**Supplied information**:
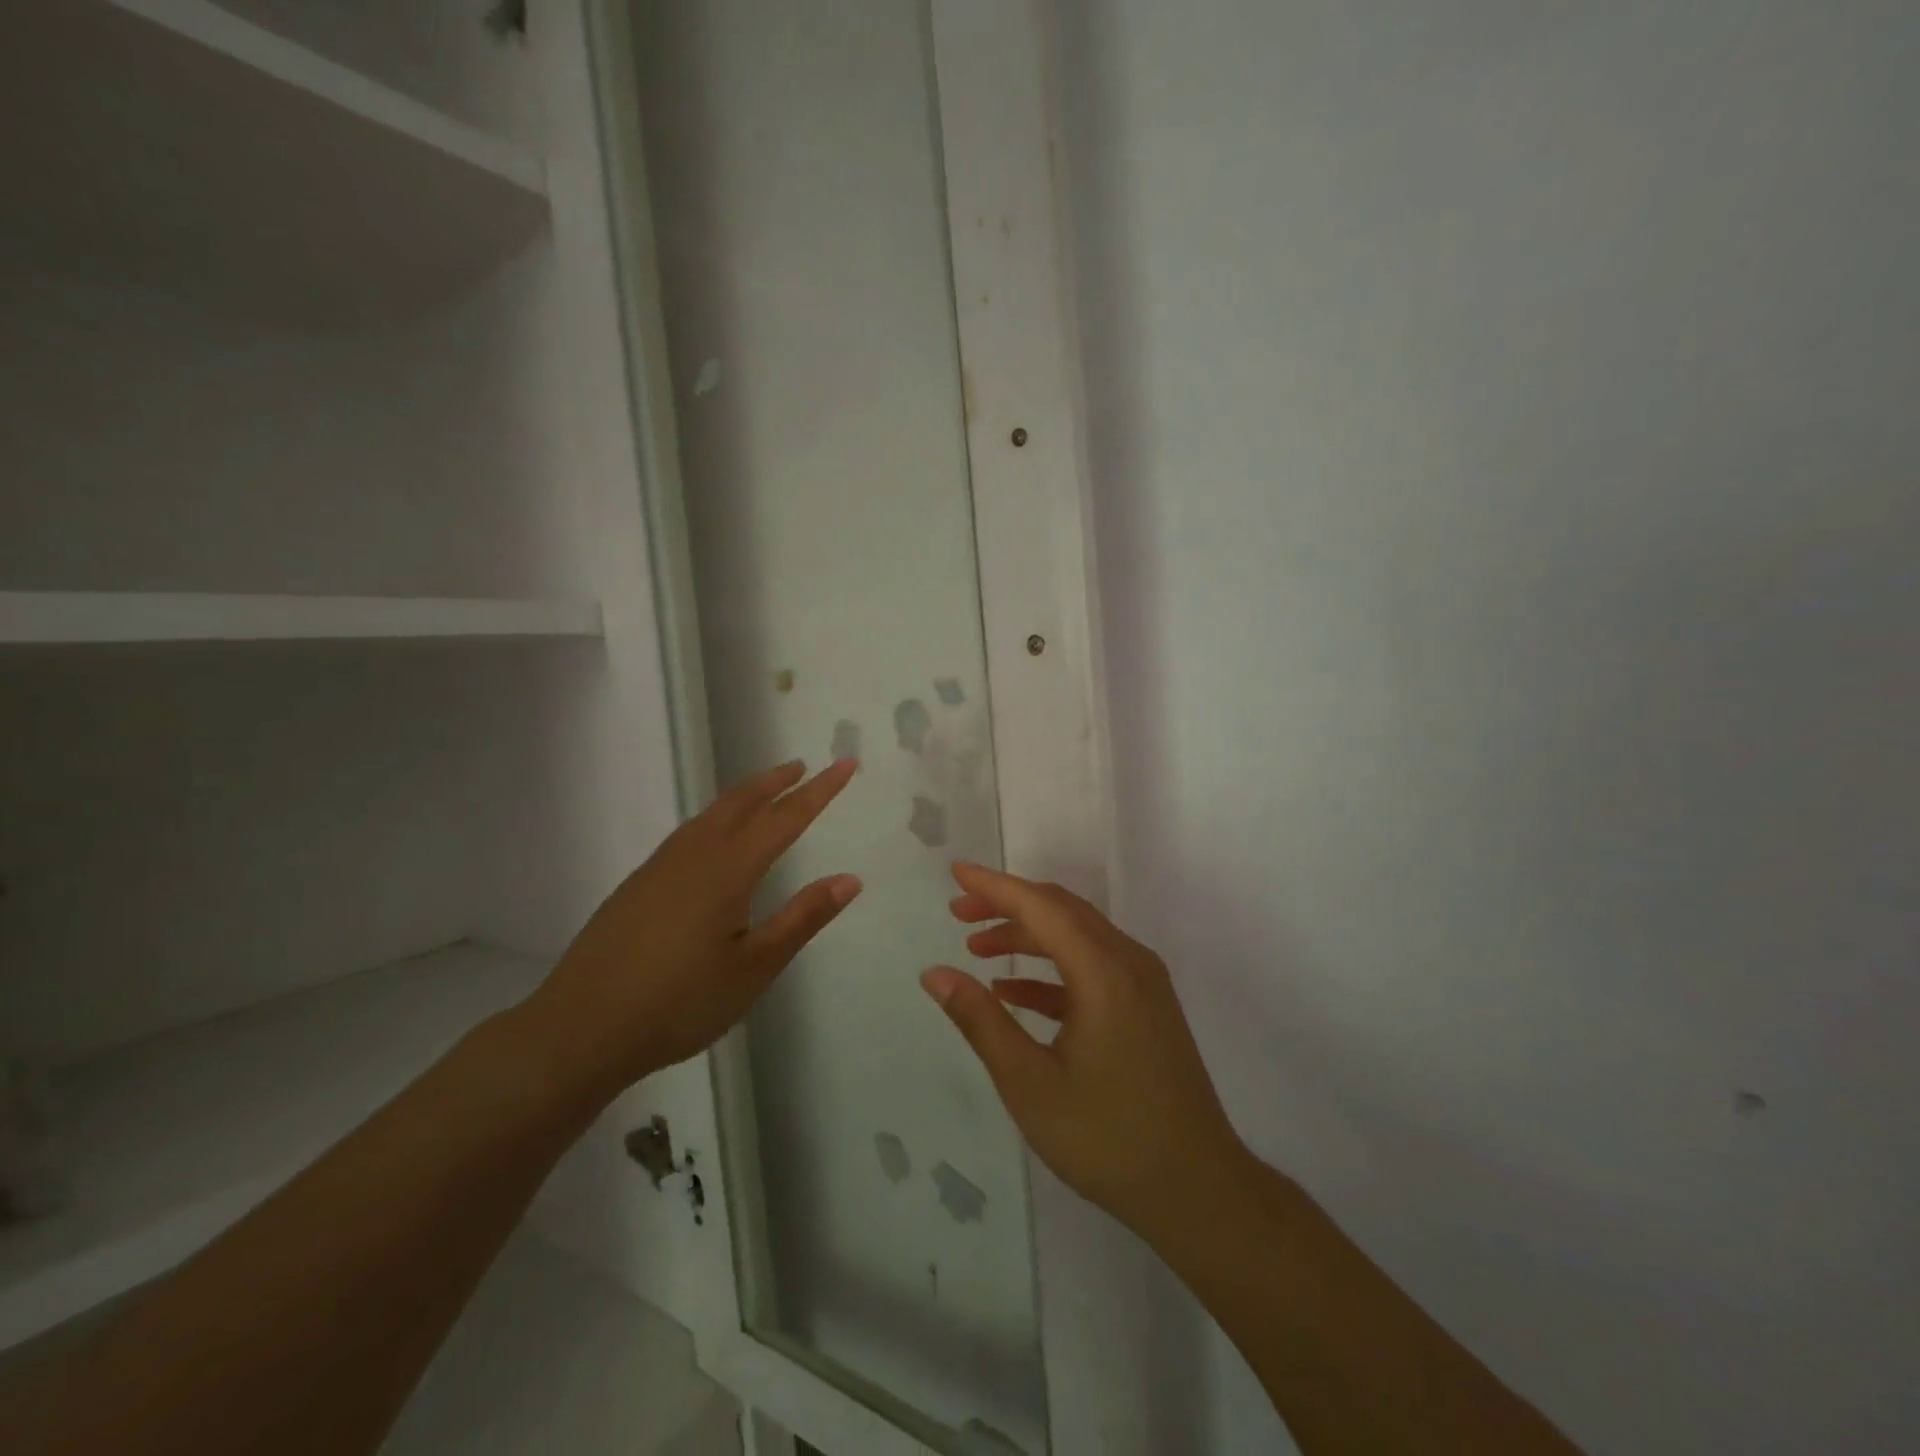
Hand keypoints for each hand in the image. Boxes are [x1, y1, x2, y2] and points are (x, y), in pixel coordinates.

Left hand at [528, 759, 860, 1092]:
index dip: (819, 791)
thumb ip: (802, 918)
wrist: (580, 1028)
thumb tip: (850, 879)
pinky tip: (714, 837)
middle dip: (776, 781)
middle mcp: (695, 855)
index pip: (785, 818)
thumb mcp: (754, 968)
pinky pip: (689, 831)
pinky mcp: (639, 883)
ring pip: (711, 813)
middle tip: (803, 766)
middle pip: (742, 802)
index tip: (845, 764)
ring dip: (744, 795)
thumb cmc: (679, 1002)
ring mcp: (661, 866)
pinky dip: (717, 816)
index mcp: (729, 870)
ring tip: (766, 791)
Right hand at [921, 863, 1248, 1239]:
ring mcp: (1143, 984)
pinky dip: (1051, 970)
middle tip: (958, 911)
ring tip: (977, 948)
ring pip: (1077, 937)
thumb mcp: (1029, 1083)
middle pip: (1061, 912)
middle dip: (1008, 904)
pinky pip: (1092, 969)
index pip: (1040, 906)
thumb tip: (935, 973)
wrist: (1198, 1190)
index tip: (956, 872)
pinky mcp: (1146, 1008)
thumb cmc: (1107, 1137)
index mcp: (1103, 971)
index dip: (995, 886)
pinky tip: (1015, 993)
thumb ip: (980, 1021)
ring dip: (1028, 937)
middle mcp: (1128, 962)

**What the exercise asks**: With the pictures removed, return each record above exactly as given.

**Result of the exercise**:
Hand keypoints for each hand in the image. Boxes are [x1, y1, x2, y2] and points are (x, y), in pixel coordinates.

Left hand at [528, 759, 860, 1092]:
index dip: (819, 791)
thumb ip: (802, 918)
wrist: (580, 1028)
thumb tip: (850, 879)
pinky tip: (714, 837)
middle dip: (776, 781)
middle mcp: (695, 855)
index pip: (785, 818)
thumb mcp: (754, 968)
pinky pip: (689, 831)
pinky mcp: (639, 883)
ring pip: (711, 813)
middle tip: (803, 766)
middle pip: (742, 802)
index tip: (845, 764)
ring dip: (744, 795)
thumb cmc: (679, 1002)
ring mcp: (661, 866)
pinky dip: (717, 816)
index mcp: (729, 870)
ring tip: (766, 791)
Right hand at [921, 863, 1248, 1239]:
ring mcp: (1143, 984)
pinky dip: (1051, 970)
middle tip: (958, 911)
ring tip: (977, 948)
ring pip: (1077, 937)
thumb mcp: (1029, 1083)
middle pip: (1061, 912)
middle dip: (1008, 904)
pinky pip: (1092, 969)
index pip: (1040, 906)
thumb tip: (935, 973)
wrist: (1198, 1190)
index tip: (956, 872)
pinky mcp: (1146, 1008)
thumb cmc: (1107, 1137)
index mcp: (1103, 971)
index dip: (995, 886)
pinky tip: (1015, 993)
thumb ip: (980, 1021)
ring dip: (1028, 937)
middle mcp: (1128, 962)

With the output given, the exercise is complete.